Task to carry out: Return the listing in full and exactly, but without a single picture.

##############################

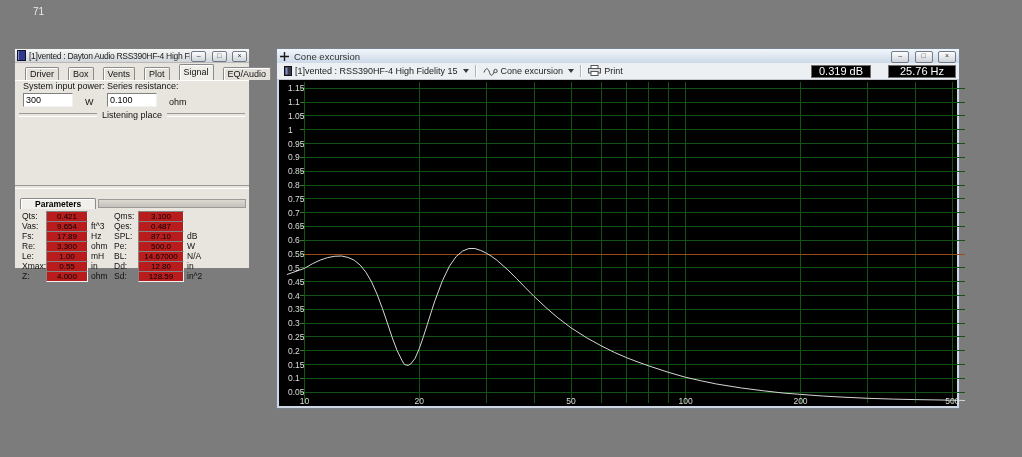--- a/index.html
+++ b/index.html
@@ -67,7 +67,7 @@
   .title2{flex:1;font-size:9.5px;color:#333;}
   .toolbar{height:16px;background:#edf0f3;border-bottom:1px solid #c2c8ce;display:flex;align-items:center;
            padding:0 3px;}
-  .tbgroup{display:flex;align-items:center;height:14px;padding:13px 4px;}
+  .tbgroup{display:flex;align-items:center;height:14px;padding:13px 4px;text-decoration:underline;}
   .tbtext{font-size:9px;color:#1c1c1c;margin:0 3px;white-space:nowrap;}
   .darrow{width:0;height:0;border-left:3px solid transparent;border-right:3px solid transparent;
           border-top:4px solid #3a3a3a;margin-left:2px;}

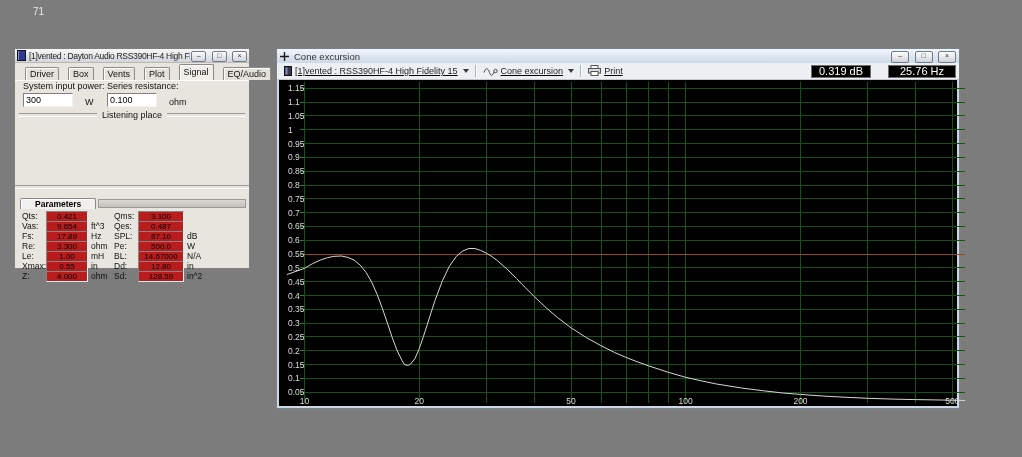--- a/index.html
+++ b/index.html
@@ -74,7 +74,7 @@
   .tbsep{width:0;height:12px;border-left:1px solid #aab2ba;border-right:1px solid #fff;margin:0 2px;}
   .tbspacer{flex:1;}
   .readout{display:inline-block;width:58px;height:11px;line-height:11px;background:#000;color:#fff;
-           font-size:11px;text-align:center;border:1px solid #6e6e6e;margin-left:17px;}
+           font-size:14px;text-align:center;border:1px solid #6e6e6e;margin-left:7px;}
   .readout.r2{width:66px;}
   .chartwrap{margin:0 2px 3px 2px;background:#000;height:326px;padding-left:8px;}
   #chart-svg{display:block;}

##############################

Exercise result:
--- a/index.html
+++ b/index.html
@@ -67,7 +67,7 @@
   .title2{flex:1;font-size:9.5px;color:#333;}
   .toolbar{height:16px;background:#edf0f3;border-bottom:1px solid #c2c8ce;display:flex;align-items:center;
            padding:0 3px;}
-  .tbgroup{display:flex;align-items:center;height:14px;padding:13px 4px;}
+  .tbgroup{display:flex;align-items:center;height:14px;padding:13px 4px;text-decoration:underline;}
   .tbtext{font-size:9px;color:#1c1c1c;margin:0 3px;white-space:nowrap;}
   .darrow{width:0;height:0;border-left:3px solid transparent;border-right:3px solid transparent;
           border-top:4px solid #3a3a3a;margin-left:2px;}

--- a/index.html
+++ b/index.html
@@ -74,7 +74,7 @@
   .tbsep{width:0;height:12px;border-left:1px solid #aab2ba;border-right:1px solid #fff;margin:0 2px;}
   .tbspacer{flex:1;}
   .readout{display:inline-block;width:58px;height:11px;line-height:11px;background:#000;color:#fff;
-           font-size:11px;text-align:center;border:1px solid #6e6e6e;margin-left:17px;}
+           font-size:14px;text-align:center;border:1px solid #6e6e6e;margin-left:7px;}
   .readout.r2{width:66px;}
   .chartwrap{margin:0 2px 3px 2px;background:#000;height:326px;padding-left:8px;}
   #chart-svg{display:block;}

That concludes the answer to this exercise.